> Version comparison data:

== == ==

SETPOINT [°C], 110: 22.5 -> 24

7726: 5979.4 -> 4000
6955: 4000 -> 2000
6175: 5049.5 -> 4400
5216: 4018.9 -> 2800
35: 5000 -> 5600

== == ==

> Job item:
Nothing should appear in the output except the lines from the one with "6955: 4000 -> 2000" through the end of the records above, copied exactly.

> Solution to the problem:
6955: 4000 -> 2000
6175: 5049.5 -> 4400
5216: 4018.9 -> 2800
35: 5000 -> 5600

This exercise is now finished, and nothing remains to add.